Webui for using XTTS and for finetuning it
XTTS-Webui is a web interface that allows you to make the most of XTTS. There are other neural networks around this interface that will improve your results. You can also fine tune the model and get a high quality voice model.
Use this web UI through Google Colab
Please ensure you have Python 3.10.x or Python 3.11, CUDA 11.8 or CUDA 12.1 , Microsoft Builder Tools 2019 with c++ package, and ffmpeg installed
To get started:
To get started:
Follow these steps for installation:
Ensure that CUDA
is installed
Clone the repository: git clone https://github.com/daswer123/xtts-webui
Navigate into the directory: cd xtts-webui
Create a virtual environment: python -m venv venv
Activate the virtual environment:
venv\scripts\activate
source venv\bin\activate
Install PyTorch and torchaudio with pip command :
pip install torch==2.1.1+cu118 torchaudio==2.1.1+cu118 --index-url https://download.pytorch.org/whl/cu118
Install all dependencies from requirements.txt :
pip install -r requirements.txt
To launch the interface please follow these steps:
Activate your virtual environment:
venv/scripts/activate
or if you're on Linux,
source venv/bin/activate
Then start the webui for xtts by running this command:
python app.py
Here are some runtime arguments that can be used when starting the application:
Argument | Default Value | Description |
---|---|---|
-hs, --host | 127.0.0.1 | The host to bind to |
-p, --port | 8010 | The port number to listen on |
-d, --device | cuda | Which device to use (cpu or cuda) |
-sf,--speaker_folder | speakers/ | Directory containing TTS samples |
-o,--output | "output/" | Output directory |
-l,--language | "auto" | Webui language, you can see the available translations in the i18n/locale folder. |
-ms,--model-source | "local" | Define the model source: 'api' for latest version from repository, api inference or 'local' for using local inference and model v2.0.2 |
-v,-version | "v2.0.2" | You can specify which version of xtts to use.
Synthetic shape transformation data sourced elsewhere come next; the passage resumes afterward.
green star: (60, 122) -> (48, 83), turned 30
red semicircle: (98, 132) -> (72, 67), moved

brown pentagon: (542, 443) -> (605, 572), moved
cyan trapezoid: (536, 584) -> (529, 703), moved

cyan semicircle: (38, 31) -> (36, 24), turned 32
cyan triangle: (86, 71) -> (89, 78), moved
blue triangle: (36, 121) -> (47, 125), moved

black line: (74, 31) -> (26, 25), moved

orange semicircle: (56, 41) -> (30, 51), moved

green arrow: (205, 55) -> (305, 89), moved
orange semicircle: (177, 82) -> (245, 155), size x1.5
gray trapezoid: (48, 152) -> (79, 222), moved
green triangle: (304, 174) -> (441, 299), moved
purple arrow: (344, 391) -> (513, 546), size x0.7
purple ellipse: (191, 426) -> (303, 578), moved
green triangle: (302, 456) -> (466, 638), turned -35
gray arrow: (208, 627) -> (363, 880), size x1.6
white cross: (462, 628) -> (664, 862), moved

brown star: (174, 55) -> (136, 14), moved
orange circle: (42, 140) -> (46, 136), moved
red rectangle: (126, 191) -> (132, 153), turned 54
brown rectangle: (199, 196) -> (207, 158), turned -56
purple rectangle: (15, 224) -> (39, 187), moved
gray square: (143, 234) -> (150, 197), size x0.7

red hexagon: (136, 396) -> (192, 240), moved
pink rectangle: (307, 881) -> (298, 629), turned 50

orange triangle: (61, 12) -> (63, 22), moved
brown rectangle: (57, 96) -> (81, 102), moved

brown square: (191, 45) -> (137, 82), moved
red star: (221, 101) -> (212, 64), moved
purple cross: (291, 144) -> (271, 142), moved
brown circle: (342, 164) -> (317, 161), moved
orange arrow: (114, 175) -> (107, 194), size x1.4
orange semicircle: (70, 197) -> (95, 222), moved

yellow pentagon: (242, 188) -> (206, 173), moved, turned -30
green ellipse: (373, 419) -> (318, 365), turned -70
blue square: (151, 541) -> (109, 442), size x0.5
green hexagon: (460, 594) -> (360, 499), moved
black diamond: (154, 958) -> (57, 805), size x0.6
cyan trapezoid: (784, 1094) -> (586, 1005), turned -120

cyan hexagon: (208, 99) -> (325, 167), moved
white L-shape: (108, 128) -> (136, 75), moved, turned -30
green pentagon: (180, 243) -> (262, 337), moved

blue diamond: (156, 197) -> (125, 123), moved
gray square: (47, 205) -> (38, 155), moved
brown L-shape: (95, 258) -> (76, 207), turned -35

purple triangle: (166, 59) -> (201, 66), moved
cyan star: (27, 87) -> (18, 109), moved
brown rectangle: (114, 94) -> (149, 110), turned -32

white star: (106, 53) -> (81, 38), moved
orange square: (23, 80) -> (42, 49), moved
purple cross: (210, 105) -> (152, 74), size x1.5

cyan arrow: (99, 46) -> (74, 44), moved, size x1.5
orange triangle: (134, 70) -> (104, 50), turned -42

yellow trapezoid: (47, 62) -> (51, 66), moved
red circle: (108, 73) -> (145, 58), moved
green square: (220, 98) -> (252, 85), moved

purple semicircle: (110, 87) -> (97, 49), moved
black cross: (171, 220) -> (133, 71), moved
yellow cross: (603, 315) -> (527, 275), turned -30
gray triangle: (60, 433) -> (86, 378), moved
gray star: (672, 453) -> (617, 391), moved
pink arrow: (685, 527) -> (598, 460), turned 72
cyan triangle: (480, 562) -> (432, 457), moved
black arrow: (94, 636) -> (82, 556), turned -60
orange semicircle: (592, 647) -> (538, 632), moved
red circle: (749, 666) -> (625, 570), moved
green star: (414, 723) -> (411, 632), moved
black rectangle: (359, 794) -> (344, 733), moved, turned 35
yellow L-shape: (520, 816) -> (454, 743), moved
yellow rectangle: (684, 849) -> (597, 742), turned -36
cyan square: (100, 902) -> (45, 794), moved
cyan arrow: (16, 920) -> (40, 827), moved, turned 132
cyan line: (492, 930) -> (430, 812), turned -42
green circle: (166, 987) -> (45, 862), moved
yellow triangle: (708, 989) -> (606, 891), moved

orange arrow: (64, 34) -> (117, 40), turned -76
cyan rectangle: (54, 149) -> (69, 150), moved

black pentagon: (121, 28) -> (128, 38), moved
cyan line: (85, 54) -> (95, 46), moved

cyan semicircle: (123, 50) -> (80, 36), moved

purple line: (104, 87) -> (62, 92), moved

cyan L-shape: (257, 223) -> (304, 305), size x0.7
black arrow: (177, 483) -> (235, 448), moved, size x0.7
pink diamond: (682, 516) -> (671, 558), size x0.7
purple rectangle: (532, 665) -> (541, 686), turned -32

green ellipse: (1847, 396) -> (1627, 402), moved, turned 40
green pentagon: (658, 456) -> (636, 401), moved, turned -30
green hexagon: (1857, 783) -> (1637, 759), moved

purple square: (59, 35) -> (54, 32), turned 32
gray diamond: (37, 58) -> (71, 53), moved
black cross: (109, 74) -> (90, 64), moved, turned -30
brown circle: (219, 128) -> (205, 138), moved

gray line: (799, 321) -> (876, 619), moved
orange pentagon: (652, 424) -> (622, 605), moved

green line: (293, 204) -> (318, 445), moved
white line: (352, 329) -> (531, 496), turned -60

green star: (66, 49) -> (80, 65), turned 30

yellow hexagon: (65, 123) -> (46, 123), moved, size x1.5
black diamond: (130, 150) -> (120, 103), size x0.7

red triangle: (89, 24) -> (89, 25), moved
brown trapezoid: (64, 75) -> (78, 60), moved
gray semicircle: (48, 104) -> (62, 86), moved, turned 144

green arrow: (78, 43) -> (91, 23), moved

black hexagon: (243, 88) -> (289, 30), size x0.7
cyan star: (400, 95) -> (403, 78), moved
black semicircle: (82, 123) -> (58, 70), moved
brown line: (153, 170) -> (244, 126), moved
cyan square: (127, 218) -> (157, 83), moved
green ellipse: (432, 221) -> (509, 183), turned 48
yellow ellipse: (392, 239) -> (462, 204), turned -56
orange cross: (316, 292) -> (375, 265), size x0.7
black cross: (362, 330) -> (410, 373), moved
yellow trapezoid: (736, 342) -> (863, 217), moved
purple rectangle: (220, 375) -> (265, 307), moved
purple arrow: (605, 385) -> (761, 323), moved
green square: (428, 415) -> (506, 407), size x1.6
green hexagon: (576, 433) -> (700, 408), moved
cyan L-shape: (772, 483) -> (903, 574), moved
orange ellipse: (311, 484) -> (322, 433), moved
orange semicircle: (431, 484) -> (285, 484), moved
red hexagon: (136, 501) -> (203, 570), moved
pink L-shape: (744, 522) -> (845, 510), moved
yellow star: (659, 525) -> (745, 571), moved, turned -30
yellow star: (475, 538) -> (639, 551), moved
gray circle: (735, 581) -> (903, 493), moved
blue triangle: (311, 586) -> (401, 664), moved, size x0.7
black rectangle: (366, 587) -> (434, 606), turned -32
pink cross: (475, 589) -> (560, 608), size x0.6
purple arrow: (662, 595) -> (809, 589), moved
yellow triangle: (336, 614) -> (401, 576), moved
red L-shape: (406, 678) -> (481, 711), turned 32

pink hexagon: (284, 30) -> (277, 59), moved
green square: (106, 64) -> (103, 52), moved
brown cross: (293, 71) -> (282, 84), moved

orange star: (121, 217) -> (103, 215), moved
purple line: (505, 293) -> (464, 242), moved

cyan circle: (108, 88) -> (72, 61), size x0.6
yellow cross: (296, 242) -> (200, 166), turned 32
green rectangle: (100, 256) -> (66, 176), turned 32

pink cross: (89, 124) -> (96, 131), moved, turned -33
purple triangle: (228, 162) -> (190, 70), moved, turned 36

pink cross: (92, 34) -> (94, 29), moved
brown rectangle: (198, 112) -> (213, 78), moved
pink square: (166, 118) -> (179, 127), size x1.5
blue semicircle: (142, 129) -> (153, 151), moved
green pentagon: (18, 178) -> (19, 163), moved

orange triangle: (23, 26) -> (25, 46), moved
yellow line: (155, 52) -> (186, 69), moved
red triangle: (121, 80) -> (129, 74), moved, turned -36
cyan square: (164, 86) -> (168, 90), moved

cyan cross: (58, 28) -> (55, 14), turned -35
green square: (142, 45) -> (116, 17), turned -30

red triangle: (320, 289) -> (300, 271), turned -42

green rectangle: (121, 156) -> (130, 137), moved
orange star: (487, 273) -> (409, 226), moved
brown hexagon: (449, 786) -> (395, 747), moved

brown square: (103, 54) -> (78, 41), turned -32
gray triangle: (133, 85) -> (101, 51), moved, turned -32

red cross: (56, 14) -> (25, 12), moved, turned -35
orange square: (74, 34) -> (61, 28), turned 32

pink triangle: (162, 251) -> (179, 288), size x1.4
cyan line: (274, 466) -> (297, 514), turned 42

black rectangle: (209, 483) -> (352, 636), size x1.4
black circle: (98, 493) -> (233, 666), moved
You can specify the name of the custom model for this purpose put the folder in models and specify the name of the folder in this flag |
--lowvram | Enable low vram mode which switches the model to RAM when not actively processing | |
--deepspeed | Enable deepspeed acceleration. Works on windows on python 3.10 and 3.11 | |
--share | Allows sharing of interface outside local computer | |
--rvc | Enable RVC post-processing, all models should locate in rvc folder |
Module for RVC, you can enable the RVC module to postprocess the received audio for this you need to add the --rvc flag if you are running in the console or write it to the startup file
In order for the model to work in RVC settings you need to select a model that you must first upload to the voice2voice/rvc folder, the model and index file must be together, the index file is optional, each model must be in a separate folder.